• _Provided records_:
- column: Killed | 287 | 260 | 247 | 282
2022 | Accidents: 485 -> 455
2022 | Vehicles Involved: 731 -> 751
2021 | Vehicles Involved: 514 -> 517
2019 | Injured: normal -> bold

• _Problem to solve_: Return each line of all the records above word for word, with nothing altered.

• _The output_:
- column: Killed | 287 | 260 | 247 | 282
2022 | Accidents: 485 -> 455
2022 | Vehicles Involved: 731 -> 751
2021 | Vehicles Involved: 514 -> 517
2019 | Injured: normal -> bold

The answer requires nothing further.